SimonHeybrock commented 2 months ago

Related to scipp/essreflectometry#14.

jl-wynen commented 2 months ago

This may be easy:

  1. Remove y-component of incoming_beam to define z-axis.
  2. Use gravity to define the y-axis.
  3. Compute angle between incoming_beam and x-z-plane.
  4. Compute theta based on x-y-z-system and subtract above angle.
SimonHeybrock commented 2 months ago

Remove y-component of incoming_beam to define z-axis.

... assuming we never have a beam that is (approx) along y?

jl-wynen commented 2 months ago

Remove y-component of incoming_beam to define z-axis.

... assuming we never have a beam that is (approx) along y?

Yes. We could have a safety check to disallow beams below a certain angle from the y-axis.

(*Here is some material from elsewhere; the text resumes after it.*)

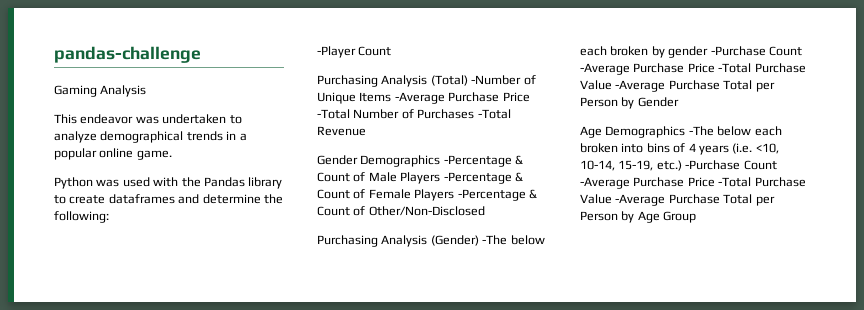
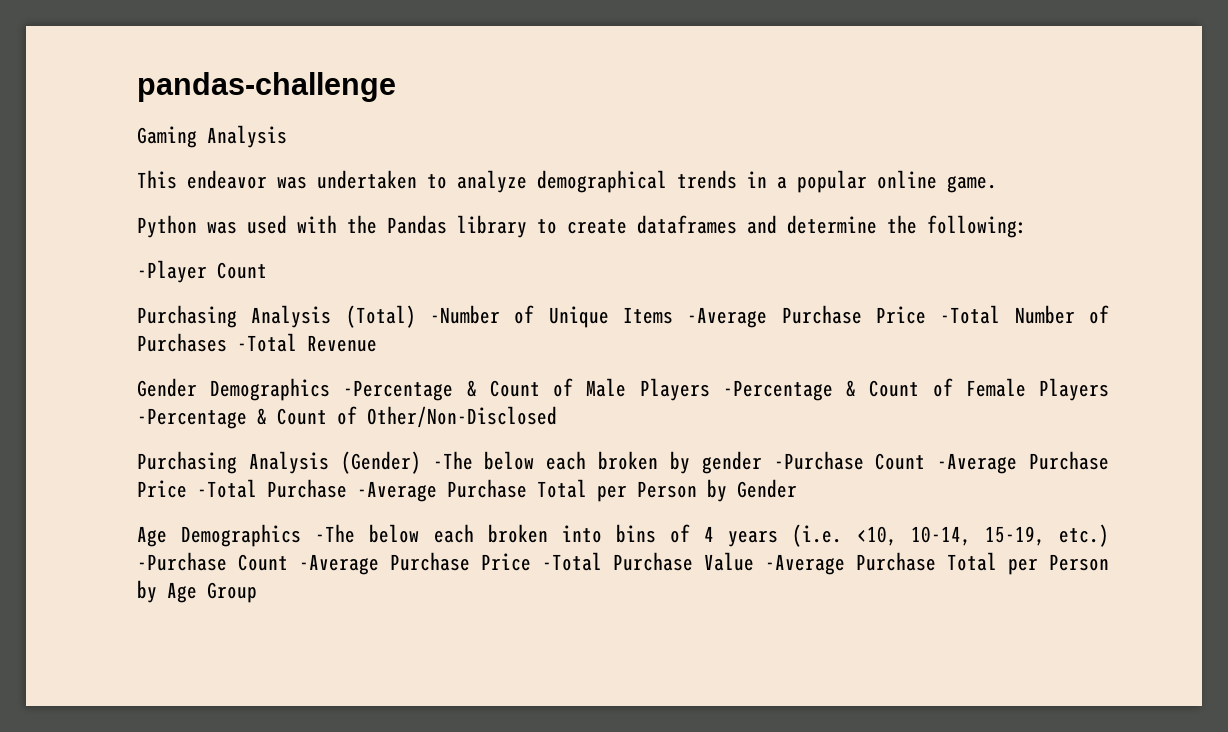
[580,80,612,90] Value -> (347, 488) none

Do you think this is an issue in practice? This issue is mostly about reflectometry. Given specular reflection and a beam coming down the y-axis, this would mean that the detector is also position along the y-axis, i.e., in the incoming beam.

SimonHeybrock commented 2 months ago

Do you think this is an issue in practice? This issue is mostly about reflectometry. Given specular reflection and a beam coming down the y-axis, this would mean that the detector is also position along the y-axis, i.e., in the incoming beam.

My thought was that someone might define Z as "up". Adding a simple check (say about the length of the incoming beam after removing Y?) should be sufficient?

jl-wynen commented 2 months ago

Ok. Then you can project the incoming beam onto a plane perpendicular to gravity. Since we only care about the direction, not the length, this should work.